Salambo discovering Ethiopia
I have been relatively quiet as I am currently undergoing an ayurveda detox treatment, which means that for ten days I have to stop drinking coffee, tea, alcohol and eat an exclusive diet of rice and mung peas (lunch and dinner). On the upside, I have different kinds of massage every other day. As part of the treatment, I was told to practice yoga every day and go to bed at 9pm (not my normal routine as I tend to stay up late and drink a lot of coffee the next morning to wake my mind up!). The idea of an ayurveda detox is to rebalance the elements within our body, such as water, air, earth and fire so we can live a healthy life, physically and mentally.
Five days into the treatment, I already see a difference, not so much physically although I do feel less tired, but mentally. I feel calmer and more serene when approaching my work, and I’ve noticed that I forget to check my emails first thing in the morning. We all know the intoxicating power of the internet, I find it interesting that we need (or I need) to go through a food diet to clear my mind of this compulsion. Because I need to always think about what I eat and drink, I live more into the moment, which really helps take a pause.
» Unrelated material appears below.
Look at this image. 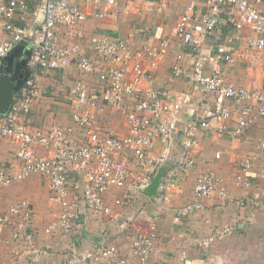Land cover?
I'll return each instance as SVG.
<instances>
[{"label":"built area","instance_id":"obj_1","mask_svg":"<svg viewBox=\"0 0 264 264\" xmlns=\"http://www.w3.org/2000/svg\"><path fill=\"white\" fill-rule=\"evenodd\" d=\"M32 2L36 11L30 19ZM118 2H0V74L2 60L17 46L27 44L31 52L26 66L33 70L7 112L0 116V142L13 143L20 162L15 173L0 165V186L40 175L59 207L57 222L51 228L65 235L75 232L88 218H113L111 192L119 189L125 192L124 199H134L161 168L158 200L169 201L180 189L181 176L198 166L201 131L228 134L235 140L260 120L264 123V84L250 89L227 78L236 60L237 43H242L246 52L264 53L262 0H204L203 11L190 7L180 16L175 37L181 48L172 74L177 82L187 84L181 92L151 85L152 74L146 64L169 53L168 40L94 35L88 40L93 54L84 46L87 36L83 24L91 17H116ZM145 10L151 13L163 7L145 0ZM39 11L43 18L37 24ZM18 18L26 20L25 24L18 25ZM69 69L96 80L90 87L79 81L72 90V123L32 129L29 116L39 96V73ZM108 111L124 116L125 131L120 133L109 126L105 119ZM255 148L264 153V137L255 140ZM215 158L220 159L221 153ZM258 161L256 152L243 158L235 177L238 186H252L251 172ZM192 194L193 200L177 210L176 220L204 212L207 199L218 198L223 205L232 200L224 179L211 169L198 176ZM34 215L30 202L19 200L0 213V225L10 230L14 242L31 243L35 238ZM157 220L158 216L150 218L148 233L132 241L134 264H154ZM127 229L126 222L121 224L120 232ZM232 233L233 228L226 226L217 238ZM105 235L104 241L91 250L79 251L73 246L60 264H128L121 259L119 246L110 244Z\"/></svg>","mask_w":264,"mask_h":264},{"label":"crops","instance_id":"obj_2","mask_svg":"<svg viewBox=\"0 0 264 264\" xmlns=\"http://www.w3.org/2000/svg\"><path fill=\"white\" fill-rule=\"evenodd\" d=\"M8 1L0 0V2ZM262 1L261 9L264 12V0ZM152 2L156 6L163 7V10L149 13L145 10V0H119L116 17L109 16L101 20L91 17L82 27L87 36L84 46L93 54L94 51L90 49L88 40L94 35L121 36L141 41L168 40L171 44L169 53L163 58L149 61L146 65L152 74V87L181 92L187 84L177 82L172 74V65L181 48L175 37V25L190 7L201 12L205 3L204 0H152ZM34 4L32 2L30 19H33L36 11ZM37 18L36 23L39 24L43 18L42 11L37 13ZM25 21L18 18L16 23L24 25ZM236 51V60L228 71V81L250 89L262 86L264 53L246 52L242 43L236 44ZM30 52L31 46L28 44L17 46L12 52L9 68L17 74L24 70L26 76L31 77L33 70L23 66L22 61ZM79 81L87 87L96 83L94 78L83 75L75 69L39 73L37 77L39 96L29 116L32 129H48L55 123L62 125L72 123V90ZM105 119L115 131L120 133L125 131V120L121 114L108 111ZM198 137L199 147L196 154L198 166L189 174L181 176L180 189L172 194L169 201L160 202L159 195L150 196L145 191H138L134 199L126 198L138 200L133 209L136 213L141 212L139 214L141 217L144 218L147 209L152 211L149 219L158 216V238L152 262L154 264H264V245L261 249L257 248L258 250L253 247L247 250L243 247L244 241L254 234L238 232L241 229H248L247 225L251 224L256 231L259 229L263 231V234L256 236L264 238V179L261 178L264 153L255 148V140L264 137V123L260 120L241 138L235 140L228 134L221 135L211 131H201ZM218 152L221 153L220 159L215 158ZM253 152H256L259 161L251 172L252 186L244 189L236 184L235 177L243 158ZM0 165L8 173L19 170V152L9 140L0 142ZM207 169L214 170L224 179V187L232 196V200L223 205L218 198L207 199L204 201V212H195L186 218L176 220L177 210L193 200L192 191L196 180ZM124 193L115 189L109 198L115 201L117 195L122 197ZM19 200H28L34 209L35 238L31 243L24 240L14 242L10 230L0 225L4 242L7 244L5 246L0 240V264H60L73 246L79 251L91 250L99 242L104 241L105 233H107L105 239L110 244L119 246L121 259L126 260L128 264H134L132 241L138 235L148 233V226L144 220L132 222V219L128 218L127 211L123 209L113 218L105 221H90L88 218L82 221L70 235H65L56 228L52 229L51 226L58 219L59 207L50 198L48 184L38 174L9 186H0V213ZM126 221H131V232L121 231V233L120 226ZM126 224L128 227V223ZM226 226H231L233 233L223 239L217 238V233ZM256 251L261 253V257L254 261L255 257L259 256Z\"/></svg>","mask_w":264,"mask_h":264},{"label":"water","instance_id":"obj_3","mask_svg":"<svg viewBox=\"0 0 264 264\" xmlns=\"http://www.w3.org/2000/svg\"><path fill=\"white\" fill-rule=\"evenodd\" d=\"M23 61V66H26V57ZM12 53L2 60V68L0 74V116L4 115L9 109L13 98L17 95L26 82L27 76L24 70H21L18 74L14 70L10 69ZM163 176V168H161L154 177L151 184L146 188L145 192L150 196L157 194L161 179Z\"/></svg>","mask_w":264,"mask_h":264},{"label":"rangeland","instance_id":"obj_4","mask_svg":"<svg viewBox=\"0 0 264 264\" xmlns=\"http://www.w3.org/2000/svg\"><path fill=\"white\" fill-rule=\"evenodd\" d=\"M112 203H113V208H114V210H113V217L116 214H118L119 210L123 209L124 211H127L128 218H131L132 219V222H133V220L135 222V220L136 221H140L142 219V220H144V222L146 224H148V222H149V216L152 215V211H150L149 209H147V213H144V218L139 215L141 212H139V213L137 212L136 213V211H134L135 209H133V208L136 207V203H138V200L137 199H135V200H128V199H123V196L122 197H119L117 195V198L115 199V201H112ZM126 223H128V227H127L128 229L125 232L130 233L131 232V228H130L131 221H126ZM246 228H248V229H246V230L241 229V230H238V232L239 233H242V234H248V235L253 232L254 235L252 236L253 238L250 237L249 239H247V241H244V246L243 247L246 248L247 250H249L252 247L255 250H258L257 248L261 249L262 246L264 245V238L257 237L256 234H263V231L261 229H259V230L256 231V229H253V225H251V224L250 225H247ZM0 234H1L0 240L2 241L1 243H4V245L7 246V244L4 242V239L5 238H4V234L2 233L1 230H0ZM245 252L242 253L243 256H244ZM260 254H259V252H257V255H259V256H257L258 258L255 257V260L254 261L258 260L259 257H261Z\"/></svg>","mask_w":264,"mask_h":264}]
</instances>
It would probably be much nicer to do this kind of detox in an ayurveda centre in Southern India rather than at home where I have to cook for my family and watch them eat, however, it is better than none. Of course, I am not doing this programme alone but with the help of Deborah, an Ethiopian-Swedish lady who opened an ayurveda centre called Tulsi a year ago in the Kebena area of Addis. She offers all sorts of massage as well as yoga classes in her very pleasant space, which is fortunate as my long-standing yoga teacher in Addis, Emily, is moving to France next month to open a new retreat centre. I know I will miss her class.
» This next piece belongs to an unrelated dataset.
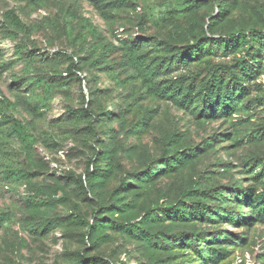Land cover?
Returning a JSON list of instances; mask_svg holds the SVG:
<instances>
[{"label":"rangeland","instance_id":"1","mask_svg":"<svg viewBox=\"0 0 264 264\" xmlns=\"http://www.w3.org/2000/svg\"><path fill=\"white\" fill-rule=\"evenodd\" d=\"M0 264H264V0H0Z\"/></svg>","mask_w":264,"mask_h":264},{"label":"trees","instance_id":"2","mask_svg":"<svg viewBox=\"0 0 264 264\" xmlns=\"http://www.w3.org/2000/svg\"><path fill=\"white\" fill-rule=\"evenodd\" d=\"M68 59L71 60V63L69 65V69H71V70L79 69V67L74 62V60H73L72 57H68ZM188 150H189V148L184 149L183 152H181L179 156H177L175 158H169L167 160V162L169 164H172V165H175V166L178 165L179 162L183 160V158H186V157L191 156V151L190 150L188 151ZM190 209H192V212L193 213H195L196 215H200L201 217L204 216V215H209L211 213V210L209 208V205L207 203L203 202V201L198 202L194 206H191ZM196 239H197V235L196 234H193L192 235V240H196Z\"/></svg>","mask_w":264,"mask_h":264}]
</instances>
I came to undertake this detox because I felt I was in a forward spiral I could not stop with work commitments, request for more travel, constant juggling of all aspects of my life, and so on. I needed to take a break. Such need became suddenly very pressing after we heard of the tragic death of one of our UN colleagues last week. I didn’t know her personally but the story shocked me. She was coming back from a trip to the Danakil when they had a car crash driving back up to the highlands from the Dallol plain. She was seven month pregnant and about to finish her contract to go back to her native Finland. Her partner survived but her friend travelling with her, a Polish lady on her honeymoon with her husband, died too. Her husband also survived. From what I heard, they were evacuated by helicopter from the scene of the accident to the nearest medical facility near the Potash mines in Dallol, but unfortunately it was too late. The accident was extremely tragic, even more so because on top of all the pain and grief, they had to deal with the awful practicalities of sending the body back home and of being two future parents of different nationalities and therefore depending on different national administrations for consular matters. I have no word of conclusion after writing these lines.